BREAKING DOWN 'Benchmark Error'

To avoid benchmark error, it is important to use the most appropriate benchmark, or market, in your calculations, when creating a market portfolio under the capital asset pricing model (CAPM). If, for example, you want to create a portfolio of American stocks using the CAPM, you would not use the Nikkei — a Japanese index — as your benchmark.

Accordingly, if you want to compare your portfolio returns, you should use an index that contains similar stocks. For example, if your portfolio is tech-heavy, you should use the Nasdaq as your benchmark, rather than the S&P 500.

A benchmark, also called an index or proxy, is a standard against which the performance of a security, mutual fund, investment strategy or investment manager can be measured. As a reference point, it's important to select a benchmark which best represents the risk-return profile of a fund or strategy under analysis. As an example, for an investment manager with a large cap value mandate, it would be inappropriate to compare the fund's results to an index focused on the small cap growth universe. In a sense, although they're both tied to equity markets, it would be like comparing apples to oranges.

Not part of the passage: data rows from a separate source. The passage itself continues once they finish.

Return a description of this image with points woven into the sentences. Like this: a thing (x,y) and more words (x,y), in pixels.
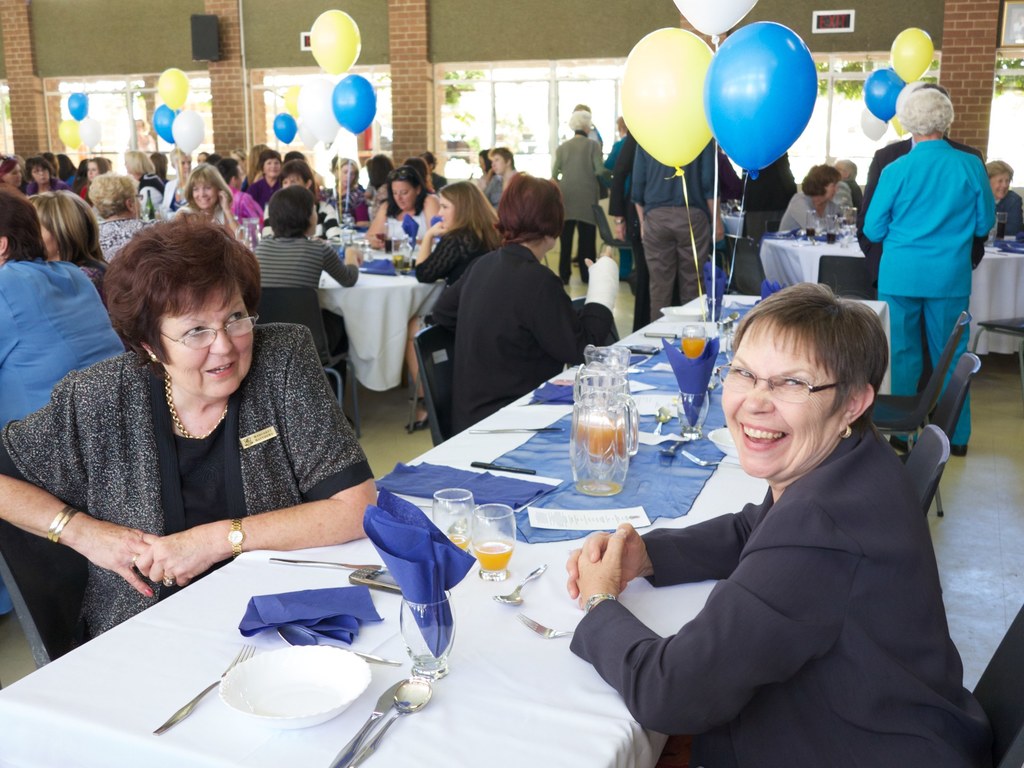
In this image i can see number of persons (212,396) sitting on chairs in front of the table (540,619), On the table (176,667) i can see few plates (267,670), few spoons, few forks (194,701) and few knives (376,720), I can see few clothes (359,620), few glasses (419,630), a mobile (372,575), a pen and few balloons (661,101). In the background (165,52) i can see the wall (109,35), a speaker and few people (892,190) standing.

Today, thousands of benchmarks have been created to accommodate the myriad of investment options available. Some of these include traditional equity and fixed income strategies, as well as more sophisticated hedge fund, derivative, commodity and futures benchmarks.

Investors and financial advisors keep a close eye on their investment portfolios and their benchmarks to see if the portfolio is tracking close to the benchmark. Style drift is a problem for active investment strategies because the fund is drifting from the fundamental characteristics of its benchmark. Thus, investors' portfolios could be moving away from their desired risk tolerances or holdings investments they otherwise don't want.